SOXS ist jetzt bei 42,2. Die Wale, die vorher die „Spitze übernommen“ haben, fangen jetzt an zu laufen.
Gestern, als bei 60 auf 41 gedrückt wurde, hat der Wal alles „nachgelegt“: Kauf um Kauf, und das Konto ist um fast ein Drittel gewachsen. Die Idee war, die Basis günstiger nachzunehmen. Ergebnis: Es gab zwei starke Ausschläge nach oben, und die Position wurde am Ende sogar um fast ein Drittel gekürzt. Ich verstehe nicht, was die Logik dahinter ist, hier zuzufassen: Man nimmt auf, läuft wieder weg, läuft weg und nimmt wieder auf.
Die aktiven Kauforders sind um fast vierzig Prozent eingebrochen. Das Orderbuch war ohnehin nicht dick auf der Kaufseite, jetzt will auch niemand mehr übernehmen. Auf der Seite von Taker wird die ganze Zeit reingedrückt; die Verkaufsorders sind ungefähr doppelt so hoch wie die Kauforders. Die Stärke dieses Rebounds ist nicht mal besser, als einfach nur still zu liegen.
Die Gebühren sind zwar auf null gefallen—es gibt also keinen Kopf in Längen harten Durchhaltens auf der Long-Seite, aber auch keinen echten Nachschub auf der Short-Seite. Trotzdem nimmt das Open Interest weiter ab, was darauf hindeutet, dass beide Seiten zurückziehen.
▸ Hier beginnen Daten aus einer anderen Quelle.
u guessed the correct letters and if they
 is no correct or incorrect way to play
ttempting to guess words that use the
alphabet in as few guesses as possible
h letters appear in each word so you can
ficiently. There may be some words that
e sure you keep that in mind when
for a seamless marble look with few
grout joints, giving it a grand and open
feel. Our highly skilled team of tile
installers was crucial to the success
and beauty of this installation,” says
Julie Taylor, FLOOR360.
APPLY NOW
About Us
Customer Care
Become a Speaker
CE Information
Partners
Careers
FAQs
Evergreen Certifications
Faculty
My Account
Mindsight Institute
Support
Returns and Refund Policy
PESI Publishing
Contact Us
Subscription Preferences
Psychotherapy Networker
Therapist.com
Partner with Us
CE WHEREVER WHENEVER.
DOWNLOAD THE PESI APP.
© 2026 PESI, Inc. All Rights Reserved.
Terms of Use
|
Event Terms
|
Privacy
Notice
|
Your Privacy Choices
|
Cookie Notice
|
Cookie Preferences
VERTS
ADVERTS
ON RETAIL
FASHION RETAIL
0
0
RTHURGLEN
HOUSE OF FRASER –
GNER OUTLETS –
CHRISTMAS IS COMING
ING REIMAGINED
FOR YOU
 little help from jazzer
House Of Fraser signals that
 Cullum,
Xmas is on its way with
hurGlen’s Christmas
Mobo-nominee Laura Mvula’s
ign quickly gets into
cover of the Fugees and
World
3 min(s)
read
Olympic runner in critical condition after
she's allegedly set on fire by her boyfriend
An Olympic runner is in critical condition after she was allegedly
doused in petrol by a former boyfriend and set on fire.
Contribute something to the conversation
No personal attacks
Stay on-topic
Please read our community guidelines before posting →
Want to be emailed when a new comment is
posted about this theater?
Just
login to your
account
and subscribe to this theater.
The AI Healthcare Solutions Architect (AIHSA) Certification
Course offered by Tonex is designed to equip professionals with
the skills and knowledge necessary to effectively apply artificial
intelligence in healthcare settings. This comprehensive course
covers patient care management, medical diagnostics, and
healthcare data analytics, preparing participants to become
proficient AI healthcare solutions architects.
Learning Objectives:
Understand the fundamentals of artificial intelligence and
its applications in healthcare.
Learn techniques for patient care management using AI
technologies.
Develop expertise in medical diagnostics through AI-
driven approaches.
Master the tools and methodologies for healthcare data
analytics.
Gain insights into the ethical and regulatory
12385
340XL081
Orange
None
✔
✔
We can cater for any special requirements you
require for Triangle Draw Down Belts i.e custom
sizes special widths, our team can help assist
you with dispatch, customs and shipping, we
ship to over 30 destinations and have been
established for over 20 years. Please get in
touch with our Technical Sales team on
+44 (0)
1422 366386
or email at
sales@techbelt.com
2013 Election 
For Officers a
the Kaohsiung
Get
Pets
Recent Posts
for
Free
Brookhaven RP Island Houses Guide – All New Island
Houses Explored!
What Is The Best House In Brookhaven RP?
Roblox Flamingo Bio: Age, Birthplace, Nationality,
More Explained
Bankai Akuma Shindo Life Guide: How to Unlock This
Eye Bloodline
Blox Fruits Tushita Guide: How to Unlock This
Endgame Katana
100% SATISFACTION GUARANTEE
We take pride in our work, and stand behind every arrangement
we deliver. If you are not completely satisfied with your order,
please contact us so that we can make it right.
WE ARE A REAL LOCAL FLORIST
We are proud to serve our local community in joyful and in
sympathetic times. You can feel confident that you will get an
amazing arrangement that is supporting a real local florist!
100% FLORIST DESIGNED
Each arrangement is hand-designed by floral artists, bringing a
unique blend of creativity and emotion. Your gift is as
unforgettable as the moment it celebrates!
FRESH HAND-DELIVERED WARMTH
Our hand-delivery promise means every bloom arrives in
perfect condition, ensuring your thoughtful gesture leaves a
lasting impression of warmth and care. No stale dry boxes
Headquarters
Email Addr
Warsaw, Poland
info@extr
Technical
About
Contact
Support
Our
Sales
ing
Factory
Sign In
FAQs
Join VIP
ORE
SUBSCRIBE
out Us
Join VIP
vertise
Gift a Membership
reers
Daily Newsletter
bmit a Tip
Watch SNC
Die Wale, die gestern unten gekauft haben, beginnen jetzt auch zu laufen. Mit dem bisschen Kaufdruck von Privatanlegern allein kann man zwar hochspringen, aber man bleibt nicht stehen. Nicht jedes Mal kommt jemand, um zu retten.
#soxs $SOXS
Gestern, als bei 60 auf 41 gedrückt wurde, hat der Wal alles „nachgelegt“: Kauf um Kauf, und das Konto ist um fast ein Drittel gewachsen. Die Idee war, die Basis günstiger nachzunehmen. Ergebnis: Es gab zwei starke Ausschläge nach oben, und die Position wurde am Ende sogar um fast ein Drittel gekürzt. Ich verstehe nicht, was die Logik dahinter ist, hier zuzufassen: Man nimmt auf, läuft wieder weg, läuft weg und nimmt wieder auf.
Die aktiven Kauforders sind um fast vierzig Prozent eingebrochen. Das Orderbuch war ohnehin nicht dick auf der Kaufseite, jetzt will auch niemand mehr übernehmen. Auf der Seite von Taker wird die ganze Zeit reingedrückt; die Verkaufsorders sind ungefähr doppelt so hoch wie die Kauforders. Die Stärke dieses Rebounds ist nicht mal besser, als einfach nur still zu liegen.
Die Gebühren sind zwar auf null gefallen—es gibt also keinen Kopf in Längen harten Durchhaltens auf der Long-Seite, aber auch keinen echten Nachschub auf der Short-Seite. Trotzdem nimmt das Open Interest weiter ab, was darauf hindeutet, dass beide Seiten zurückziehen.
Die Wale, die gestern unten gekauft haben, beginnen jetzt auch zu laufen. Mit dem bisschen Kaufdruck von Privatanlegern allein kann man zwar hochspringen, aber man bleibt nicht stehen. Nicht jedes Mal kommt jemand, um zu retten.